Montag, 28. September 2009

tempus fugit, vita fugit (Sonne und Mond)

Die Sonne ist weder fern noch nah. Aber sie ist längst da, ehe sie aufgeht, und noch da, wenn sie schon untergegangen ist (...). Der Mond ist nie da, ehe er aufgegangen ist; er ist immer nur er selbst in seiner sanften Gegenwart, die sich ohne Blendung anschauen läßt (...). Sonne und Mond sind nicht einfach die Gestirne von Tag und Nacht, als seien die Zuständigkeiten säuberlich und konfliktfrei aufgeteilt.
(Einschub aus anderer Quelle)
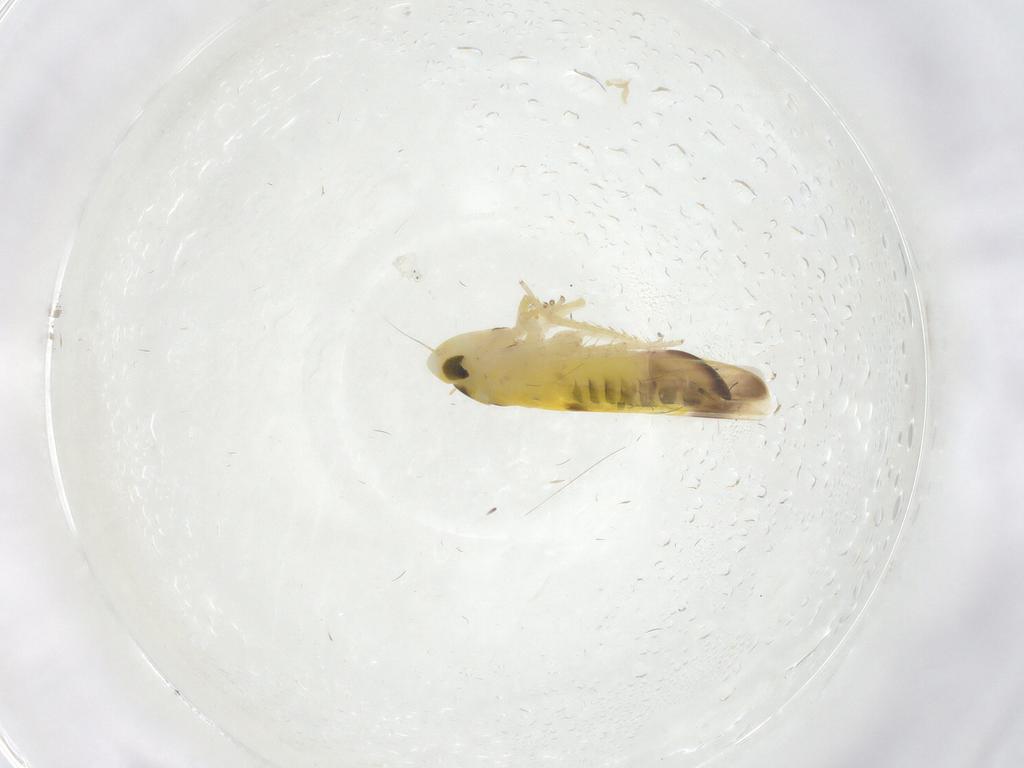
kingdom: Animalia
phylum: Arthropoda
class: Insecta
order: Hemiptera
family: Cicadellidae
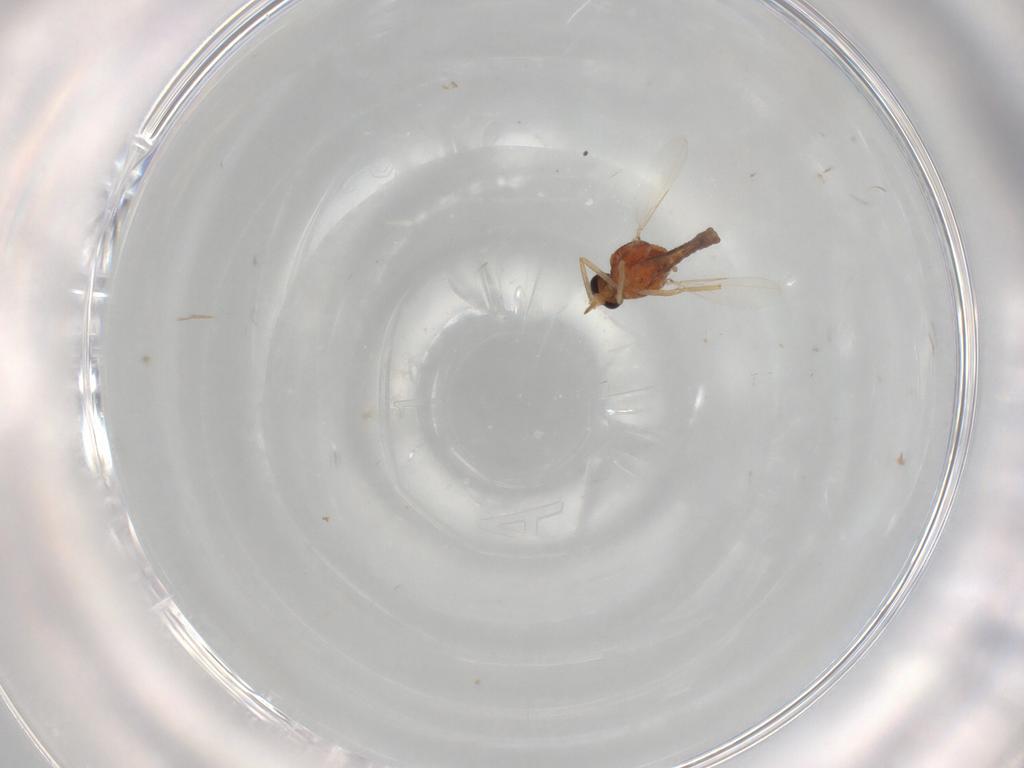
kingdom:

In Wahrheit besteht eine unerbittliche Rivalität zwischen ihnen. Die Sonne ist die Feindin des Mondes, dem sie widerwillig ihr Licht leiht, und der Mond der zwar milde, doch entschiedene Widerspruch gegen die Sonne, die ihre Peitsche über der Tageswelt und ihrer Geschäftigkeit schwingt.
Hans Blumenberg: Der Mond als poetische Erscheinung (Die Vollzähligkeit der Sterne)

N.B.:
Metaphorologie erfordert auch, eine Metapher fallen zu lassen, wenn sie die Sache (den Tatbestand) nicht (mehr) trifft.
Arme Sonne, wer wärmt sie? Wer leuchtet sie an? Vita fugit... Der kleine Mond, muss sich zusammenraffen, und zurückstrahlen, wer weiss, vielleicht genügt ein Lächeln, beeil dich, kleines Nachtgestirn, tempus fugit...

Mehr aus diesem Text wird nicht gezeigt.